Categories: Uncategorized Tags: , ,

Predictive Modeling: 15th COW workshop

October 26, 2011 No comments

I was at a very interesting workshop on Predictive Modelling and Search Based Software Engineering on Monday/Tuesday this week, and I am going to say something about the talks that interested me. The talks were recorded, and the videos will appear on the website in a few weeks. The CREST Open Workshop (COW) runs roughly once a month and the group leader, Mark Harman, is always on the lookout for speakers, do let him know if you are in the area.

  • Tim Menzies talked about how models built from one data set did well on that dataset but often not nearly as well on another (i.e., local vs global applicability of models). Academics papers usually fail to point out that any results might not be applicable outside the limited domain examined, in fact they often give the impression of being generally applicable.

    Me: Industry likes global solutions because it makes life simpler and because local data is often not available. It is a serious problem if, for existing methods, data on one part of a companies’ software development activity is of limited use in predicting something about a different development activity in the same company and completely useless at predicting things at a different company.

  • Yuriy Brun talked about something that is so obviously a good idea, it is hard to believe that it had not been done years ago. The idea is to have your development environment be aware of what changes other software developers have made to their local copies of source files you also have checked out from version control. You are warned as soon your local copy conflicts with somebody else’s local copy, i.e., a conflict would occur if you both check in your local copy to the central repository. This warning has the potential to save lots of time by having developers talk to each about resolving the conflict before doing any more work that depends on the conflicting change.

    Crystal is a plug-in for Eclipse that implements this functionality, and Visual Studio support is expected in a couple of releases time.

    I have previously written about how multi-core processors will change software development tools, and I think this idea falls into that category.

  • Martin Shepperd presented a very worrying finding. An analysis of the results published in 18 papers dealing with fault prediction found that the best predictor (over 60%) of agreement between results in different papers was co-authorship. That is, when somebody co-authored a paper with another person, any other papers they published were more likely to agree with other results published by that person than with results published by somebody they had not co-authored a paper with. This suggests that each separate group of authors is doing something different that significantly affects their results; this might be differences in software packages being used, differences in configuration options or tuning parameters, so something else.

    It might be expected that agreement between results would depend on the techniques used, but Shepperd et al’s analysis found this kind of dependency to be very small.

    An effect is occurring that is not documented in the published papers; this is not how things are supposed to be. There was lots of interest in obtaining the raw data to replicate the analysis.
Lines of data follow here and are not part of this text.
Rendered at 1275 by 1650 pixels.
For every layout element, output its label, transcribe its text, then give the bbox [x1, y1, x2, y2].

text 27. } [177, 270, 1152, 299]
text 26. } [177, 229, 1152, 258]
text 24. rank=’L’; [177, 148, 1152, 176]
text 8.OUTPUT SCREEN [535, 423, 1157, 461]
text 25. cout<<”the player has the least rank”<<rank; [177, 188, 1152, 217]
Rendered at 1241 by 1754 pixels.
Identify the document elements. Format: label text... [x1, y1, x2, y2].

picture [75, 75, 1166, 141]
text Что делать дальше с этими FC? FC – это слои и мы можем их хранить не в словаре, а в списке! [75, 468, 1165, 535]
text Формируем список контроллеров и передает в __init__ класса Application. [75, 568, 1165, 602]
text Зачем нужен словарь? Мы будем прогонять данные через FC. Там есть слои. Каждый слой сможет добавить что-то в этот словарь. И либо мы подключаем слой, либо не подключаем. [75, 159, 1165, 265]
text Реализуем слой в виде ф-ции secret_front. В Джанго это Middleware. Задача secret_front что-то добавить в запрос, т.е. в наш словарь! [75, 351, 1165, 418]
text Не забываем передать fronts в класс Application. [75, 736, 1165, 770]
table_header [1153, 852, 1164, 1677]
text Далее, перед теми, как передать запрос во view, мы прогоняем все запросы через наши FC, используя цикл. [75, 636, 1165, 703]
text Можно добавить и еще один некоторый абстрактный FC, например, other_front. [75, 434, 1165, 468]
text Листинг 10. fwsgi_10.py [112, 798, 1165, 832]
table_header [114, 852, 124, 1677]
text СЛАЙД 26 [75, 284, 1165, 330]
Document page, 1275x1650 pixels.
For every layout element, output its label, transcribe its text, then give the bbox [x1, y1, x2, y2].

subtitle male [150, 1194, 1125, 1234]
  • Camilo Fitzgerald talked about predicting various kinds of feature request ‘failures’ and presented initial results based on data mined from various open source projects; possible ‘failures’ included a new feature being added and later removed and significant delay (e.g., 1 year) in implementing a requested feature. I have previously written about empirical software engineering only being a few years old and this research is a great example of how whole new areas of research are being opened up by the availability of huge amounts of data on open source projects.

    One hint for PhD students: It is no good doing very interesting work if you don’t keep your web page up to date, so people can find out more about it

I talked to people who found other presentations very interesting. They might have failed to catch my eye because my interest or knowledge of the subject is low or I did not understand their presentation (a few gave no background or rationale and almost instantly lost me); sometimes the talks during coffee were much more informative.